CoQ10 Is Also Useful for Atrial Fibrillation
Ubiquinol — the reduced, electron-rich form of CoQ10 that your body produces naturally — plays an important role in the electron transport chain of your mitochondria, where it facilitates the conversion of energy substrates and oxygen into the biological energy (adenosine triphosphate, or ATP) needed by your cells for life, repair and regeneration.
It’s a fat-soluble antioxidant, meaning it works in the fat portions of your body, such as your cell membranes, where it mops up potentially harmful byproducts of metabolism known as reactive oxygen species (ROS). As such, ubiquinol and CoQ10 supplements help protect your mitochondrial membranes from oxidative damage.

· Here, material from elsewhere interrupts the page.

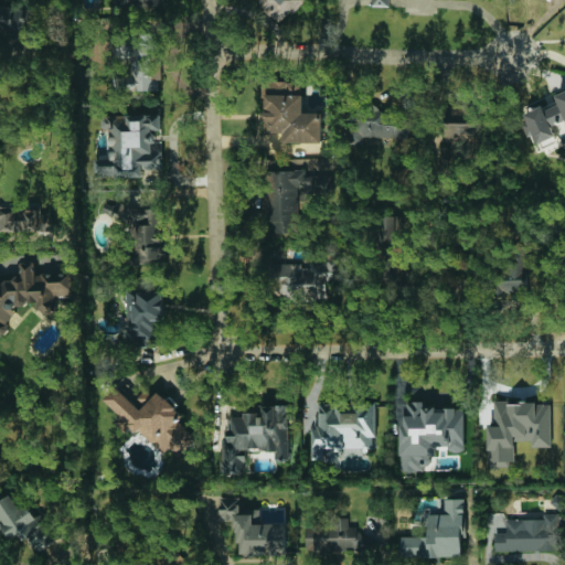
[(260,0),(259,2),(280,23),(291,12),(296,12),(308,0),(260,0)]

Oxidative stress and increased ROS can play a role in the development of Afib. Conversely, scavenging of ROS and a reduction in oxidative stress have been shown to be an essential part of keeping the heart functioning normally.23
In one study, 102 patients with Afib were divided into two groups. One group was given a CoQ10 supplement while the other group was given a placebo. After 12 months of supplementation, 12 people in the placebo group had Afib episodes compared to only three people in the CoQ10 group.24 Levels of malondialdehyde, a known biomarker of oxidative stress, also went down significantly in the CoQ10 group.

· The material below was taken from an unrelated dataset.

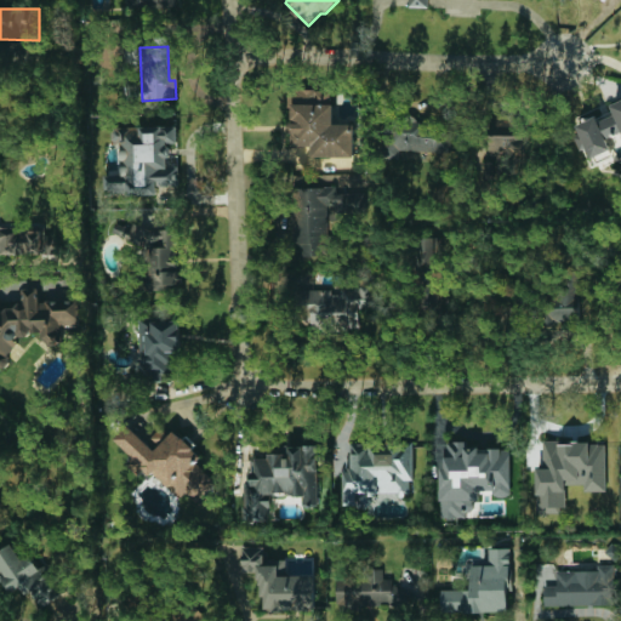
[(289,90),(331,90),(331,104),(334,104),(334,123),(355,123),(355,157),(311,158),(311,147),(292,147),(292,134),(290,131),(289,123),(292,123),(292,108),(289,107),(289,90)]
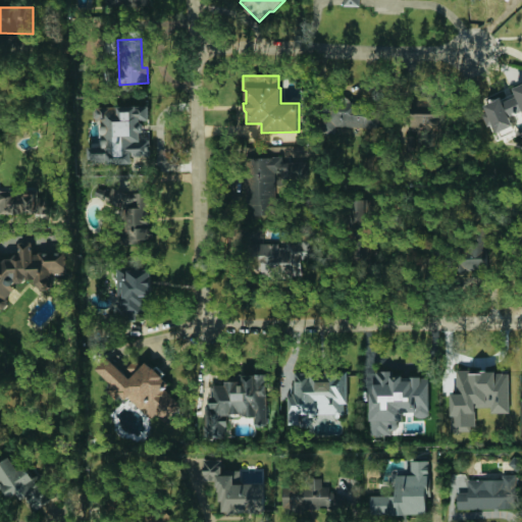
[(521,85),(514,88),(516,94),(483,105),(489,124),(494,122),(498,133),(515,126),(512,116),(521,112),(521,85)]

Your body can naturally make CoQ10, but genetic alterations in metabolism, poor diet, oxidative stress, chronic conditions and aging can all interfere with CoQ10 production and lead to CoQ10 deficiency. Statin drugs can also deplete CoQ10.
Ubiquinol production ramps up from early childhood until your mid- to late 20s. By the time you hit 30, it begins to decline.25 Young people are able to use CoQ10 supplements quite well, but older people do better with ubiquinol, as it’s more readily absorbed.
If you’re having chest pain or irregular heartbeat, you should seek medical attention. However, you may be able to support heart health and address health conditions like Afib by leading a healthy lifestyle and using supportive supplements like ubiquinol or CoQ10 and lumbrokinase.